Of course, the “data on recidivism among sex offenders” is pretty much discredited now, but this was a decade ago and the Mania was still riding high.

He moves toward his policy objectives: in regard to cases that even then law enforcement were classifying as “difficult to prosecute” he hopes that his statistics and discoveries (such as they may be) will spackle up law enforcement to “investigate” the deeper and broader “social networks” of the accused, perhaps with the presumption that the stats will probably reveal more instances of any sort of sexual or other violence. Again, even if his discoveries and stats actually indicated a wide-spread problem, police would need to conduct investigations of near-Soviet levels of intensity in order to handle these ‘gray-rape’ cases.

And there is the problem of there being only that small percentage of “serial rapists” among the larger male sample (the ‘male only’ bit being yet another questionable bit itself).

And the problem that this wasn’t actually a ‘university campus’ sample but a notably less conventional community-college sample, and among a remarkably broad age group – many of the participants falling outside of the 18-22 year-old age range of the conventionally-understood college student.

All in all, hardly justification for a federal-level ‘emergency’ (within, of course, the decades-old larger Sex Offense Emergency).
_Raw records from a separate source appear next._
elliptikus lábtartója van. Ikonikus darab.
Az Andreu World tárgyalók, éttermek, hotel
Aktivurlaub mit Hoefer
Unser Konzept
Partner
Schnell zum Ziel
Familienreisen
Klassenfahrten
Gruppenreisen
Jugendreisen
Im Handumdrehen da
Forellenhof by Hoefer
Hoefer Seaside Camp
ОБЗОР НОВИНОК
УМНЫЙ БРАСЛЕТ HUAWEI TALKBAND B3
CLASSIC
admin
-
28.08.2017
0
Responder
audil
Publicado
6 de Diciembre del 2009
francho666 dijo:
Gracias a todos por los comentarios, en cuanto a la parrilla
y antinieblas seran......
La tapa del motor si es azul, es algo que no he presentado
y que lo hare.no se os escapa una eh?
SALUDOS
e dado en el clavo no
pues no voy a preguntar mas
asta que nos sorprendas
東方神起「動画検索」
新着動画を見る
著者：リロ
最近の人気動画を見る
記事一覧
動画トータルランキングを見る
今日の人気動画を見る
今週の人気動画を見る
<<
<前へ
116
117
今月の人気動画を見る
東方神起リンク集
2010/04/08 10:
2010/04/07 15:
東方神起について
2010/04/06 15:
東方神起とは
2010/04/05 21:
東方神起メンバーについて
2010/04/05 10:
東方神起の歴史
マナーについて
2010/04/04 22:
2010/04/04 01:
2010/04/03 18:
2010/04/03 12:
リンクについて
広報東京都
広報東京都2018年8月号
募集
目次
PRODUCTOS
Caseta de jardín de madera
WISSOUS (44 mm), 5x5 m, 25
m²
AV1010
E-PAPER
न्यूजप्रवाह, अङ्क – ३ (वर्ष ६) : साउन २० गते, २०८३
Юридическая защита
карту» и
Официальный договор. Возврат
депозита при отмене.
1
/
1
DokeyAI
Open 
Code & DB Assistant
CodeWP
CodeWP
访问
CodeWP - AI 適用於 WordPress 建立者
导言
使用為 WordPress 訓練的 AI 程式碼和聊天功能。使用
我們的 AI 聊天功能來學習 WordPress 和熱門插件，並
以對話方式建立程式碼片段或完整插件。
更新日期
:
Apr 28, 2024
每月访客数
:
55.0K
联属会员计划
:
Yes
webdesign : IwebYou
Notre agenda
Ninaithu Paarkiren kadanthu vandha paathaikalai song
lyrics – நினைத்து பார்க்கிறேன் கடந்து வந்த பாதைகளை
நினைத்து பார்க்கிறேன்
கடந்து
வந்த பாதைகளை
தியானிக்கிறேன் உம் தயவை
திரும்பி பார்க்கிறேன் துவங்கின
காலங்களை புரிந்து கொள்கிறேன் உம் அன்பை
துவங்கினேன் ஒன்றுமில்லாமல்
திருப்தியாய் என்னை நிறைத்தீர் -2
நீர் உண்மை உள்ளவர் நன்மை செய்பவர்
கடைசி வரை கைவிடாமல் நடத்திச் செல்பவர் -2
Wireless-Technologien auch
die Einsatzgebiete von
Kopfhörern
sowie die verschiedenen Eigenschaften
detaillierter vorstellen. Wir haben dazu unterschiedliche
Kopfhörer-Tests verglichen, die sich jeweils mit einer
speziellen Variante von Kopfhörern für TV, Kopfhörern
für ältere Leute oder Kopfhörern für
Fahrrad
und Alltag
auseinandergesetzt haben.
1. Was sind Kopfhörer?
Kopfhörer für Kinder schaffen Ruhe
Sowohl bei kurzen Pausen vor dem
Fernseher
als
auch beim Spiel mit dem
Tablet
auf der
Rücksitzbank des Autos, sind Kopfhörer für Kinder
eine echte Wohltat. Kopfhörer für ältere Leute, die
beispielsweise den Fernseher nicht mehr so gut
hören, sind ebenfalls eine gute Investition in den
And actually indicative of the type of sly (but soooo well-intentioned) manipulation that results from the academic counterpart of ‘advocacy journalism’* which I call ‘advocacy science’. Frankly, at one of the very few points about which I concur with at least the terminology deployed by the elder Bush, I would call this type of thing “voodoo science”, although with all respect to the religious beliefs of others I would more readily term it “Soviet” science in the sense that the researcher knows before he/she even starts the ‘study’ exactly what Correct findings must be found. Or else.
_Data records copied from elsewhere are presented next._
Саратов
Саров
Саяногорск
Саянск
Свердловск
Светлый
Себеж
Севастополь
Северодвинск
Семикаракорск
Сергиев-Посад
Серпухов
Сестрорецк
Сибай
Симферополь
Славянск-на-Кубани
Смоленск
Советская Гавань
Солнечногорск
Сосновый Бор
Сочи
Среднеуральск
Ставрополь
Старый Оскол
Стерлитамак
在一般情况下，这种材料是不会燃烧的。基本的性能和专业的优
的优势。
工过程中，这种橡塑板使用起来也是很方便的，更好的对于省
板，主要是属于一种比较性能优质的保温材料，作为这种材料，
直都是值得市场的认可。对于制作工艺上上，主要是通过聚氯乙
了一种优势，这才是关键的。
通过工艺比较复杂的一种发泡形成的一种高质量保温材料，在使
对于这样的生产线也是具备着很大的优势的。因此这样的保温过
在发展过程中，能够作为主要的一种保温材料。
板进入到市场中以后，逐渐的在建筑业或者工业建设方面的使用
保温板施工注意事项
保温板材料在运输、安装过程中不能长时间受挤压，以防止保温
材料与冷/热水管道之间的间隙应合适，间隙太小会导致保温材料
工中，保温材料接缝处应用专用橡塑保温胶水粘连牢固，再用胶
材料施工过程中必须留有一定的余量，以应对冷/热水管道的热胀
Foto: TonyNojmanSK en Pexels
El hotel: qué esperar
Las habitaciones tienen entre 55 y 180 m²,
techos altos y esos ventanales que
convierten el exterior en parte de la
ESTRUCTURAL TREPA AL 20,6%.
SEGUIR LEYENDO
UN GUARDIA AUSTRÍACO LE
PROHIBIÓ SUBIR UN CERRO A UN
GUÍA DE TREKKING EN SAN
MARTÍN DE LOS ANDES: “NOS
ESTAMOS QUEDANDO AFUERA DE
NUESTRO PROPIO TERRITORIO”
As with so much of Mania ‘research’ (and who can forget the vaudeville of ‘repressed and recovered memory’, whose eager troupers have now reinvented themselves as ‘traumatolgists’ and who now claim that their prior incarnation and incantations were ‘misunderstood’ ?) you have to look between the lines. After all, if this type of researcher is going to do Soviet-type research, then the stuff should be read by persons who are willing to adopt the quietly skeptical and astute Tire-Kicking approach of old-time Soviet citizen-readers.

Which probably goes for far too many mainstream media reports and editorials as well.

NOTES

*The popular author Tom Wolfe, back in the late Sixties and early Seventies, proposed a “New Journalism” that eschewed what he considered to be dry, factual reporting and instead called for basically scripting ‘news’ so that it had interesting villains and bad guys and vivid first-person angles with lots of gory detail, so as to capture the attention (I would say to stampede the emotions) of the reader. This of course dovetailed neatly with the then-popular agitprop doctrines (such as propounded by the ex-Marxist ‘organizer’ Saul Alinsky) of manipulating public opinion (which ‘just doesn’t get it’) toward precisely the goals of the agenda you are agitating-for. And to cash-anxious media would promise wider circulation among a public that, thanks to TV shows as well as movies, was increasingly accustomed (and limited to) processing ‘information’ emotionally rather than critically analyzing it. Dr. Goebbels to Editing One stat!